## Consigne 1
Dans l'extrait de forum, relevez dans l'ordre chaque étape du chemin de menu indiqué pour trouver les informations sur le disque dur.
## Consigne 2
Selon l'extrait de forum, en quel format faut-il formater le disque après son installation dans le Mac ?
## Consigne 3
Reprenez l'extrait de forum là où il s'arrête et rédigez-en la suite.

## Extrait du document
Pas normal qu'il rame, j'avais le même, j'avais mis au final 2 go de ram mais j'ai longtemps tourné avec 1 go et même 512 au début.

Pour le DD, tu vas dans le menu pomme > à propos de ce mac > plus d'infos > matériel > ata
Tape le numéro dans google tu trouveras rapidos des infos. Sinon tu fais un pomme+i sur l'icône du DD et il te dira sa capacité. Possible qu'il soit défaillant, ce qui expliquerait les lenteurs.

Essaye une installe vierge, Léopard est idéal pour cette bécane, Tiger aussi mais déjà plus vieux.
Avec 1 go ça tournera correctement pour un usage courant. Pour installer l'OS, tu insères le DVD et tu laisses appuyer sur "c", regarde cette page que j'avais faite y a un bail pour plus d'info.

N'importe quel disque ATA/IDE fonctionne sur mac, ça a pas de pièces spécifiques mac en général. Va fait un tour sur LDLC. Faudra juste le formater en HFS après installation dans le mac.


----------



## Invité (1 Novembre 2010)

## Données fournies

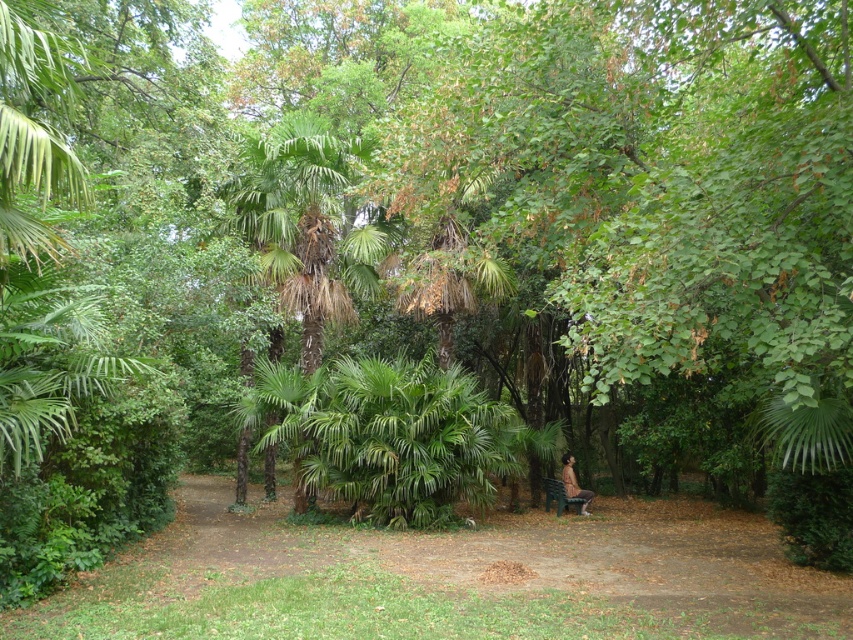
You are standing in the park and want to take a photo of the green leafy palm tree at center. If your camera has a maximum focus range of 12 meters, will you need to move closer to capture it clearly?

The green leafy palm tree at center is 13.48 meters away from the viewer. Since the camera can only focus up to 12 meters, you need to move closer to ensure the tree is within the camera range.

You are standing at the center of the park and see the green leafy palm tree at center and the brown textured jacket at center. If you want to pick up the jacket first before approaching the palm tree, which one should you walk towards first?

You should walk towards the brown textured jacket at center first because it is closer to you than the green leafy palm tree at center, which is 7.10 meters away.

You are a park visitor sitting on the green plastic bench at center. Looking up, you notice the green leafy palm tree at center. Is the palm tree above or below the bench?

The green leafy palm tree at center is above the green plastic bench at center.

## Réponse 1
menu pomme, à propos de ce mac, plus d'infos, matériel, ata

## Réponse 2
En HFS.

## Réponse 3
Oui, le reset Pmu est le reset de la carte mère.
d'accord avec *JPTK* c'est une machine qui marche assez bien avec 1Go de Ram. Sauf si ce qui rame est le Flash


----------



## JPTK (3 Novembre 2010)

Et faut appuyer qu'une seule fois sur ce bouton, 1/2 seconde suffit, faut pas laisser appuyer ni appuyer plusieurs fois de suite car là tu pourrais endommager la carte mère (de mémoire, bien que je l'ai déjà fait avant de le savoir et que ça a été sans conséquence). Tu peux re-tenter par la suite, mais faut redémarrer avant et de toute façon je pense pas que ça résoudra quoi que ce soit chez toi.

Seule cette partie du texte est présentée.